> Aim of the exercise
Look through the entries for the string "Earnings" and copy every line where it shows up.

> Exercise materials

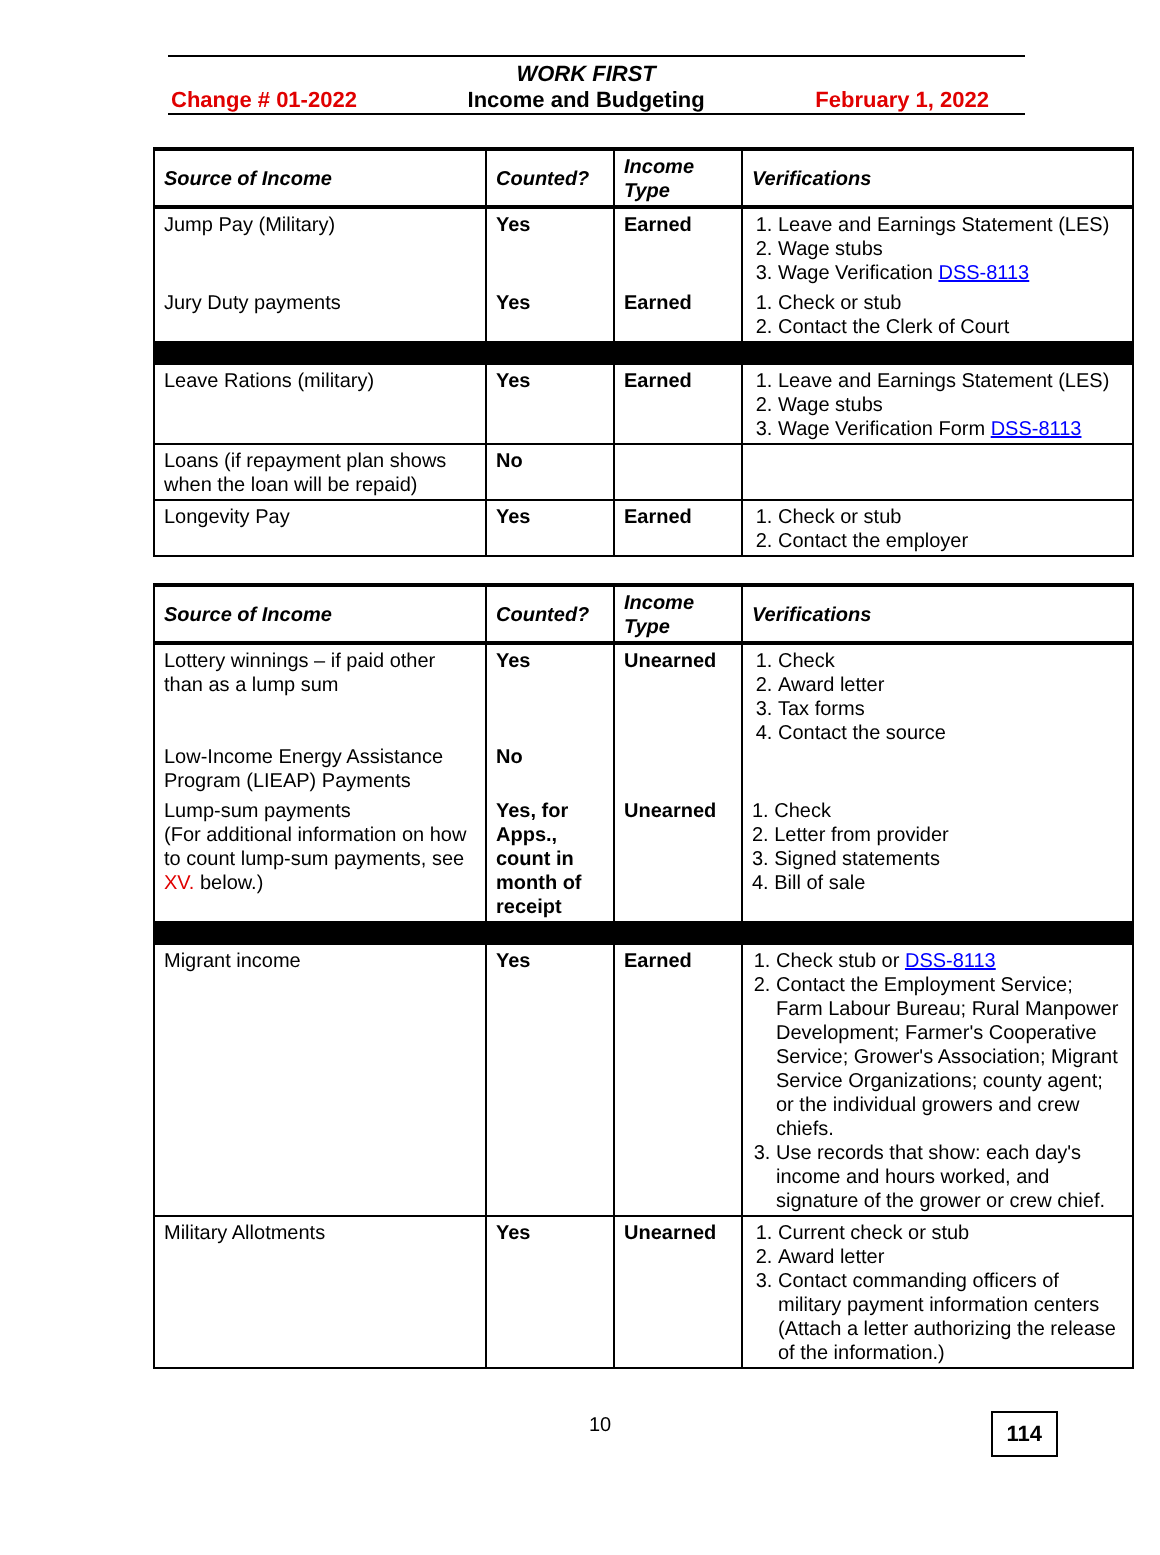Change # 01-2022 WORK FIRST
Income and Budgeting February 1, 2022
| Source of Income | Counted? | Income Type | Verifications |
| --- | --- | --- | --- |
| Jump Pay (Military) | Yes | Earned | 1. Leave and Earnings Statement (LES) 2. Wage stubs 3. Wage Verification DSS-8113 |
| Jury Duty payments | Yes | Earned | 1. Check or stub 2. Contact the Clerk of Court |
| Leave Rations (military) | Yes | Earned | 1. Leave and Earnings Statement (LES) 2. Wage stubs 3. Wage Verification Form DSS-8113 |
| Loans (if repayment plan shows when the loan will be repaid) | No | | |
| Longevity Pay | Yes | Earned | 1. Check or stub 2. Contact the employer |
| Source of Income | Counted? | Income Type | Verifications |
| --- | --- | --- | --- |
| Lottery winnings – if paid other than as a lump sum Low-Income Energy Assistance Program (LIEAP) Payments | Yes No | Unearned | 1. Check 2. Award letter 3. Tax forms 4. Contact the source |
| Lump-sum payments (For additional information on how to count lump-sum payments, see XV. below.) | Yes, for Apps., count in month of receipt | Unearned | 1. Check 2. Letter from provider 3. Signed statements 4. Bill of sale |
| Migrant income | Yes | Earned | 1. Check stub or DSS-8113 2. Contact the Employment Service; Farm Labour Bureau; Rural Manpower Development; Farmer's Cooperative Service; Grower's Association; Migrant Service Organizations; county agent; or the individual growers and crew chiefs. 3. Use records that show: each day's income and hours worked, and signature of the grower or crew chief. |
| Military Allotments | Yes | Unearned | 1. Current check or stub 2. Award letter 3. Contact commanding officers of military payment information centers (Attach a letter authorizing the release of the information.) |
10
114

> Exercise output
| Jump Pay (Military) | Yes | Earned | 1. Leave and Earnings Statement (LES) 2. Wage stubs 3. Wage Verification DSS-8113 |
| Leave Rations (military) | Yes | Earned | 1. Leave and Earnings Statement (LES) 2. Wage stubs 3. Wage Verification Form DSS-8113 |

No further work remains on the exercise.